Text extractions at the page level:
=== Begin Enclosure ===

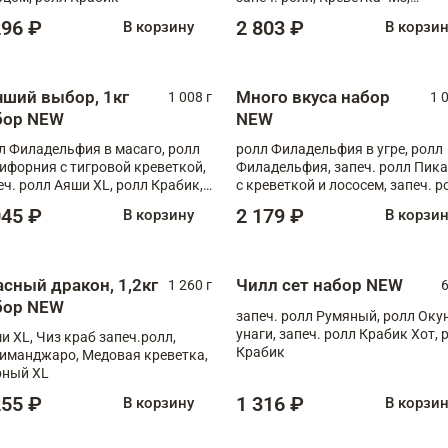
Запечённый лосось терияки,
296 ₽
2 803 ₽
В корзину
В корзи
Флорида
чший выбор, 1кг
Много вкуса набор
1 008 г
1 
бор NEW
NEW
л Филадельфия в масаго, ролл
ролл Филадельфия в угре, ролл
ифорния с тигровой креветкой,
Филадельфия, запеч. ролл Пик
еч. ролл Аяши XL, ролл Крабик,
с креветкой и лососем, запеч. р
еч. ролл Лосось терияки
С тигровой креветкой
045 ₽
2 179 ₽
В корзину
В корзи
асный дракон, 1,2кг
Чилл сет набор NEW
1 260 г
6
бор NEW
запеч. ролл Румяный, ролл Оку
унаги, запеч. ролл Крабик Хот, 
и XL, Чиз краб запеч.ролл,
Крабик
иманджаро, Медовая креветка,
ный XL
255 ₽
1 316 ₽
В корзину
В корзи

=== End Enclosure ===

• **WHAT NEEDS TO BE DONE**
Quote the text of all the rows above verbatim, leaving out the pictures.

• **FINAL ANSWER**
Запечённый лосось терияки,
296 ₽
2 803 ₽
В корзину
В корзи
Флорида
чший выбор, 1кг
Много вкуса набор
1 008 г
1 
бор NEW
NEW
л Филадельфия в масаго, ролл
ролл Филадельфия в угре, ролл
ифорния с тигровой креветкой,
Филадельфия, запеч. ролл Пик
еч. ролл Аяши XL, ролл Крабик,
с креветкой и лососем, запеч. р
еч. ролл Лосось терияки
С тигровой креветкой
045 ₽
2 179 ₽
В корзину
В корзи
асный дракон, 1,2кг
Чилл сет набор NEW
1 260 г
6
бор NEW
запеч. ролл Румяный, ролл Оку
унаги, запеч. ролл Крабик Хот, 
и XL, Чиз краб запеч.ролл,
Крабик
иманджаро, Медовая креветка,
ный XL
255 ₽
1 316 ₽
В корзину
В корзи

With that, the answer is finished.